> [Tarefa]: De acordo com o trecho citado abaixo, por que é papel da Psicologia garantir que os usuários tenham espaço nesses lugares? Explique em uma a três frases.

> [Trecho citado]:
Como o CRP-MG, enquanto integrante da Frente, tem se posicionado e atuado? Na sua opinião, qual o papel da Psicologia diante deste cenário?

O CRP-MG, enquanto integrante da Frente, tem se posicionado e atuado contra a precarização do Sistema Único de Assistência Social; indo a favor da garantia da renda mínima para as pessoas vulnerabilizadas, da garantia de um apoio à profissionais psicólogas(os) e demais profissionais e usuários, na luta da vacinação para todos e na luta de um plano nacional de vacinação que inclua trabalhadoras(es) da política de assistência social no grupo prioritário, que estão na linha de frente. Nos posicionamos e atuamos na busca de efetivar o lugar dos usuários nesse espaço. Entendemos como fundamental, como contribuição e papel da Psicologia diante desse cenário, garantir com que os usuários tenham espaços nesses lugares, para dizer como tem sido o serviço, a vivência deles para construirmos políticas com e não políticas para. Esse é um compromisso e um posicionamento que temos atuado e que acredito que seja um papel da Psicologia diante desse cenário, de garantir o apoio aos usuários e na luta de uma política de garantia de direitos. Acho importante, também, colocar que nós unimos a Frente, enquanto psicólogas(os). É fundamental que nos impliquemos nesse processo de discutir essa barreira da Emenda Constitucional 95, que é um ponto de debate que vai perpassar, não só a política de assistência social, mas outras políticas. Só que é uma pauta que precisa da implicação da(o) psicóloga(o). É responsabilidade nossa garantir a redução das vulnerabilidades, ficar atentas(os) às questões hierárquicas, às relações de poder no nosso processo de atuação. Sempre ancoradas(os) no nosso Código de Ética Profissional, que é inteiramente baseado nos direitos humanos. É fazer jus, também, ao principal da nossa profissão, que é o compromisso ético político. É fundamental o papel da Psicologia nesse cenário e com essas implicações.

Dados de texto extraídos da página
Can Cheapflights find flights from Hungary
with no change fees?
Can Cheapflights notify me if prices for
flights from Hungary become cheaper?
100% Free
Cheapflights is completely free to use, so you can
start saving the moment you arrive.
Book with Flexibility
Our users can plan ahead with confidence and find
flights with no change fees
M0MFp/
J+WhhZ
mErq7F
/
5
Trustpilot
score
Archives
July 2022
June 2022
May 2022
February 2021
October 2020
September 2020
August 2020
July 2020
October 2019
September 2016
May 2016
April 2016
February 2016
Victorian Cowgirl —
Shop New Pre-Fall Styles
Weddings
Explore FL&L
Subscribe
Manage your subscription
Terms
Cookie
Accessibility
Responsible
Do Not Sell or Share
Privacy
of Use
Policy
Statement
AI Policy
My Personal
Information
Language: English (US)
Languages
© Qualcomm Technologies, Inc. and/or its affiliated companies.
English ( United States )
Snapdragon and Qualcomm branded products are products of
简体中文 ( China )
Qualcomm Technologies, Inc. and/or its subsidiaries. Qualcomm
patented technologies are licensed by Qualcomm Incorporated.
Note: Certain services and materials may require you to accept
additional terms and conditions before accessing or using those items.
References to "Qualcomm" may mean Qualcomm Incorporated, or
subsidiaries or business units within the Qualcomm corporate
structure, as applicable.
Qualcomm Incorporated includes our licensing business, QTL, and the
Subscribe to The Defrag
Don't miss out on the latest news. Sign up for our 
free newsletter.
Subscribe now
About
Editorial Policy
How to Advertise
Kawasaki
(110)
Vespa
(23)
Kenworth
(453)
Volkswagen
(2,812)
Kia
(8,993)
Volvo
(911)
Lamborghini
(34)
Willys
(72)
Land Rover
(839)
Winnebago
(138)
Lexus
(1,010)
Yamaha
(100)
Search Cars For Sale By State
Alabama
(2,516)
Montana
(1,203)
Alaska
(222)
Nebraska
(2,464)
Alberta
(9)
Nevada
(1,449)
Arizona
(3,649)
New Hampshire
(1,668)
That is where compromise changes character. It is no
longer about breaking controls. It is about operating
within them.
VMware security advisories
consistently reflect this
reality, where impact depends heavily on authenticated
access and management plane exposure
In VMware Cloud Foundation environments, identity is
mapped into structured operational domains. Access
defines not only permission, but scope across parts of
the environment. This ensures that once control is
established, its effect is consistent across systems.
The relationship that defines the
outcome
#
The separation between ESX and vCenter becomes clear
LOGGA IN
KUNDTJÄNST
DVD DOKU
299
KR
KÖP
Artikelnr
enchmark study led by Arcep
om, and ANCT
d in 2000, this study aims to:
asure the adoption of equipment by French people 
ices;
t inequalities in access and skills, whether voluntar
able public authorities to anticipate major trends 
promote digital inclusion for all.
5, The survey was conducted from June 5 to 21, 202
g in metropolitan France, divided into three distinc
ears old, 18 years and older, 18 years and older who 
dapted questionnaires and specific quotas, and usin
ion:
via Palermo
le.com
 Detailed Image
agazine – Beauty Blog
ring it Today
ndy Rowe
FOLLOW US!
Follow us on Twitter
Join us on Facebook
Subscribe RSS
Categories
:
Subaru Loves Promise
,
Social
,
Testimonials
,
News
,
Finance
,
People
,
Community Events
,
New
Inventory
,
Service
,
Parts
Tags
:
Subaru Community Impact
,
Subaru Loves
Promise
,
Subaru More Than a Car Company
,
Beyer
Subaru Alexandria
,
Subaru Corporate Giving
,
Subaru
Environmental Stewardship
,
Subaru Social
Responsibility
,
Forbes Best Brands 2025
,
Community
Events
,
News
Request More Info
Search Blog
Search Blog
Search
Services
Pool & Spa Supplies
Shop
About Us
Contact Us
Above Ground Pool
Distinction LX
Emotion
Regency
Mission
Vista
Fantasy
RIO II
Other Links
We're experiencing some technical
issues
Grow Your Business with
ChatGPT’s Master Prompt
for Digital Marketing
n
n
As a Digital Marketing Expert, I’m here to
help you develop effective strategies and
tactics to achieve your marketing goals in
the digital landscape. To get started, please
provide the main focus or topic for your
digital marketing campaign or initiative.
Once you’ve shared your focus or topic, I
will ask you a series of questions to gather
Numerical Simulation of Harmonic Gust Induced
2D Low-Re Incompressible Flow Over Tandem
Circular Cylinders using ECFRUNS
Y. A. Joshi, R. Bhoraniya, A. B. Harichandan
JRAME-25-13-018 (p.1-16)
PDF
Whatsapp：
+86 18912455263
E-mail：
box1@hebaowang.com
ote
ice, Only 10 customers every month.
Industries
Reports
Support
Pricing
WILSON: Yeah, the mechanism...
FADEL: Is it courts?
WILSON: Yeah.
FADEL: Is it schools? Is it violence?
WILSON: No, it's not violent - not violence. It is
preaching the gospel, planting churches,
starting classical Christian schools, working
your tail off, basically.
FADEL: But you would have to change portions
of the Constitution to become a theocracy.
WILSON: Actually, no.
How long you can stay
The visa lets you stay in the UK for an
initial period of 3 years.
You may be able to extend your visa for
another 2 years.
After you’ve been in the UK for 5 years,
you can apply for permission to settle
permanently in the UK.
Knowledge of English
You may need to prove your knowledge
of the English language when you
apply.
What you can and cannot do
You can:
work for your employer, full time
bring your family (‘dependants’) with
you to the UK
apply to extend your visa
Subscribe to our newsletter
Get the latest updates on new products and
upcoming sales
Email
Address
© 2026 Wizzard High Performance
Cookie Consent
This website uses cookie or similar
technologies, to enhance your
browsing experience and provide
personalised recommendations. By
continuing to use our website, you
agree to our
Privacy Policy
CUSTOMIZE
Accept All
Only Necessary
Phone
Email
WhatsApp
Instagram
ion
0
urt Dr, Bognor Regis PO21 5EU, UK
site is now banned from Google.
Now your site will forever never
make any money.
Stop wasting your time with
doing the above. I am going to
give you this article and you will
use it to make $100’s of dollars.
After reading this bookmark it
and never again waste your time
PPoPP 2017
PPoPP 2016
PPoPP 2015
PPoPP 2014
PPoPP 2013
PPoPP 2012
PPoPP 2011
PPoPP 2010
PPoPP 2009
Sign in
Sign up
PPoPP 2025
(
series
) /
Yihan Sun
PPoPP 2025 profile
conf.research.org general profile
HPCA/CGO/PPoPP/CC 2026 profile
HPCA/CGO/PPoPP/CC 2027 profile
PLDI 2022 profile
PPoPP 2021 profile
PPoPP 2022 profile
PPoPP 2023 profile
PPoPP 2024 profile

> [Sua resposta]: Porque, nesses espaços, os usuários podem dizer como tem sido o serviço e relatar a própria vivência. Assim, é possível construir políticas com eles, e não políticas para eles.